Every Wallet Generated With Trust Wallet Browser Extension Allowed For Stealing User Funds
"This vulnerability illustrates the worst case scenario of a crypto bug - compromised accounts forever."
- "Seed generation of Trust Wallet [browser extension] was flawed, the total entropy was only 32 bits. We have created a file containing all possible seeds."
- "By knowing the address of an account, it is possible to immediately compute its private key, then access all its funds."
- "Fortunately, the Ledger Donjon discovered the vulnerability very quickly and likely avoided one of the biggest hack in the crypto ecosystem."
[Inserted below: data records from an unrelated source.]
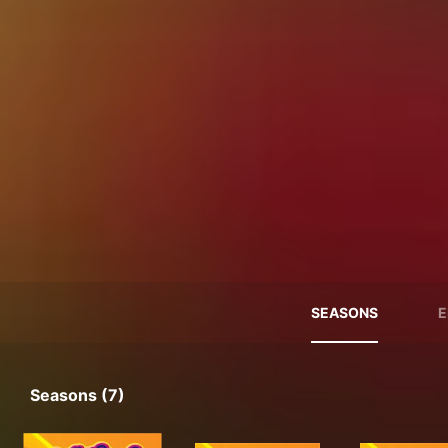
SEASONS
E
Seasons (7)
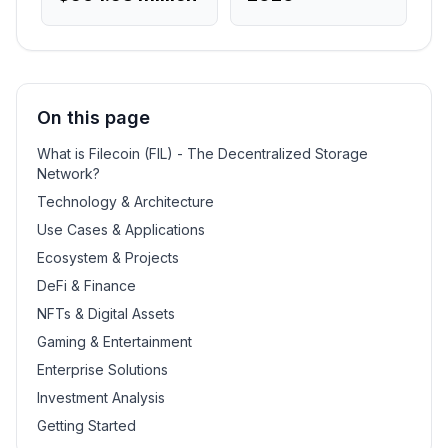
On this page
What is Filecoin (FIL) - The Decentralized Storage
Network?
Technology & Architecture
Use Cases & Applications
Ecosystem & Projects
DeFi & Finance
NFTs & Digital Assets
Gaming & Entertainment
Enterprise Solutions
Investment Analysis
Getting Started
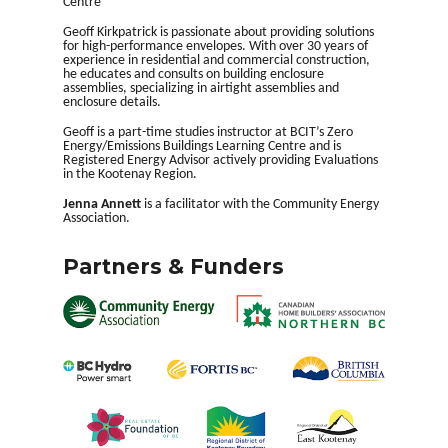
Centre
Geoff Kirkpatrick is passionate about providing solutions
for high-performance envelopes. With over 30 years of
experience in residential and commercial construction,
he educates and consults on building enclosure
assemblies, specializing in airtight assemblies and
enclosure details.
Geoff is a part-time studies instructor at BCIT’s Zero
Energy/Emissions Buildings Learning Centre and is
Registered Energy Advisor actively providing Evaluations
in the Kootenay Region.
J
enna Annett
is a facilitator with the Community Energy
Association.
Partners & Funders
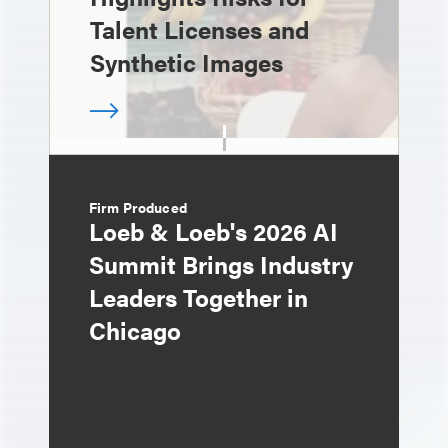
Talent Licenses and
Synthetic Images
Firm Produced
Loeb & Loeb's 2026 AI
Summit Brings Industry
Leaders Together in
Chicago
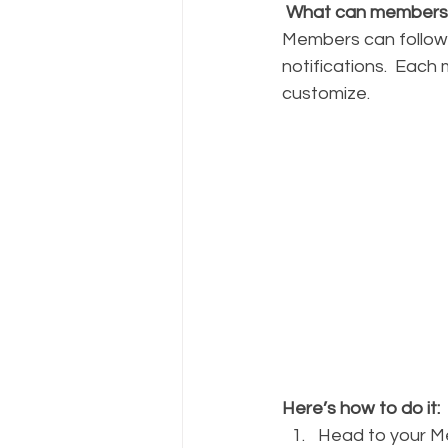
What can members
Members can follow 
notifications.  Each
customize. 
Here’s how to do it:
Head to your 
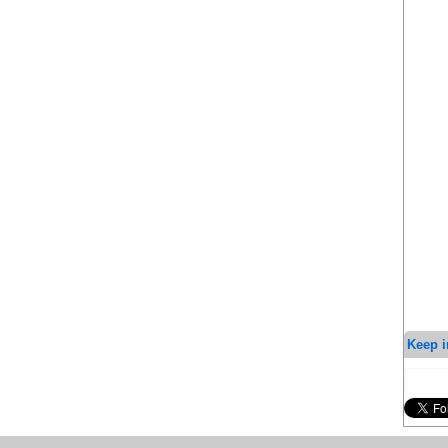
Keep i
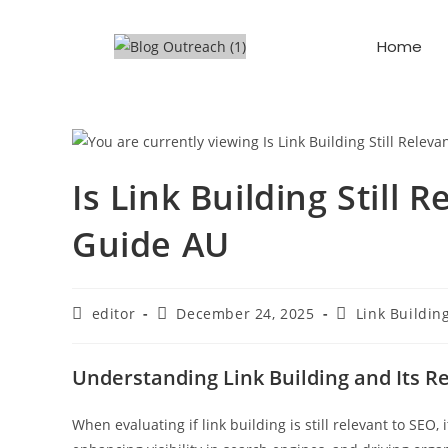
Home
Is Link Building Still
Guide AU
editor
December 24, 2025
Link Buildin
Understanding Link Building and Its R
When evaluating if link building is still relevant to SEO, 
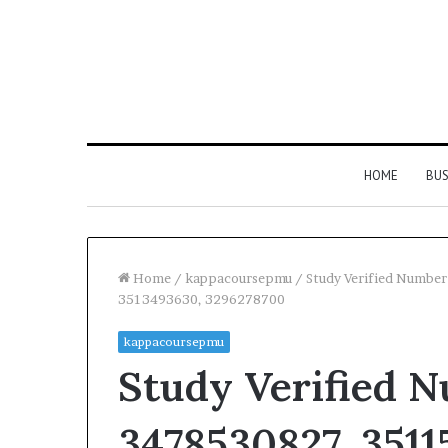
HOME
BUS
Home
/
kappacoursepmu
/
Study Verified Numbe
3513493630, 3296278700
kappacoursepmu
Study Verified 
3478530827, 3511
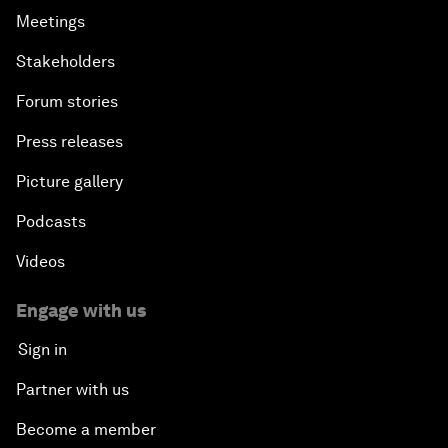
Meetings
Stakeholders
Forum stories
Press releases
Picture gallery
Podcasts
Videos
Engage with us
Sign in
Partner with us
Become a member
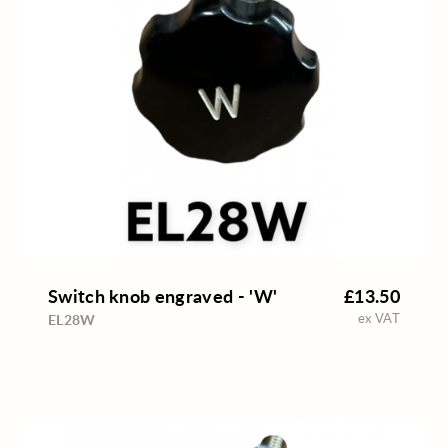
Switch knob engraved - 'W'
£13.50
ex VAT
EL28W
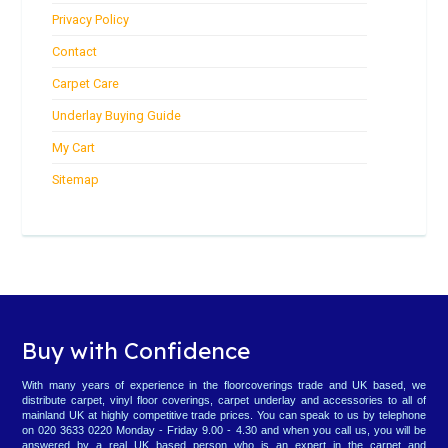
Privacy Policy
Contact
Carpet Care
Underlay Buying Guide
My Cart
Sitemap
Buy with Confidence
With many years of experience in the floorcoverings trade and UK based, we
distribute carpet, vinyl floor coverings, carpet underlay and accessories to all of
mainland UK at highly competitive trade prices. You can speak to us by telephone
on 020 3633 0220 Monday - Friday 9.00 - 4.30 and when you call us, you will be
answered by a real UK based person who is an expert in the carpet and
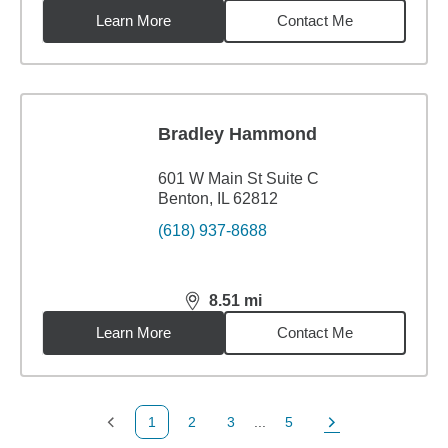
Learn More
Contact Me
Bradley Hammond
601 W Main St Suite C
Benton, IL 62812
(618) 937-8688
8.51
mi
distance,
8.51
miles
Learn More
Contact Me
1
2
3
...
5
Previous Page
Page
Page
Page
Next Page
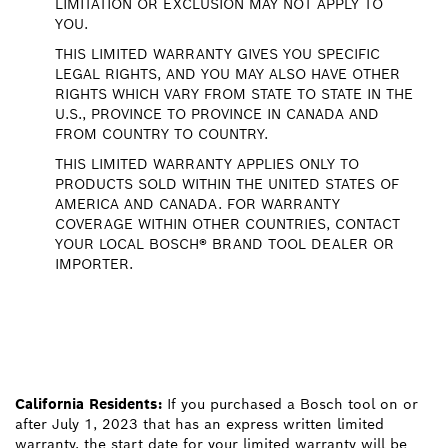
LIMITATION OR EXCLUSION MAY NOT APPLY TO
YOU.
THIS LIMITED WARRANTY GIVES YOU SPECIFIC
LEGAL RIGHTS, AND YOU MAY ALSO HAVE OTHER
RIGHTS WHICH VARY FROM STATE TO STATE IN THE
U.S., PROVINCE TO PROVINCE IN CANADA AND
FROM COUNTRY TO COUNTRY.
THIS LIMITED WARRANTY APPLIES ONLY TO
PRODUCTS SOLD WITHIN THE UNITED STATES OF
AMERICA AND CANADA. FOR WARRANTY
COVERAGE WITHIN OTHER COUNTRIES, CONTACT
YOUR LOCAL BOSCH® BRAND TOOL DEALER OR
IMPORTER.
California Residents:
If you purchased a Bosch tool on or
after July 1, 2023 that has an express written limited
warranty, the start date for your limited warranty will be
- "During our investigations, around $30 millions were at risk at some point, but we didn’t monitor all chains and tokens overtime."
- Binance acquired Trust Wallet in 2018 and the wallet reportedly has over 60 million users globally, 10 million of which are deemed as monthly active users (as of November 2022).
Timeline
- "On November 14th 2022, Trust Wallet, a widely used software wallet, announced the release of its browser extension. It allows access to digital assets on several blockchains directly from the browser, and is a long-awaited addition to the existing iOS and Android apps."
- "Vulnerability has been reported to Binance using their bug bounty program on 2022, November the 17th."
- On November 21st, "Trustwallet team publicly committed on Github the fix avoiding the generation of new flawed seeds. We were quite worried someone would notice it and exploit the vulnerability."
- November 2022: the "Trustwallet team updated the app to warn their users, prevent them from generating new flawed seeds and removed the receiving flows."
- March 2023: "Trustwallet team granted us the highest bounty they offer : $100k."
- April 22, 2023: "After months waiting for users to migrate their funds, Trustwallet team disclosed the vulnerability and wrote a postmortem. As of now, there are still wallets with remaining funds that can be stolen (~$100k). Trust Wallet promised the reimbursement of stolen funds."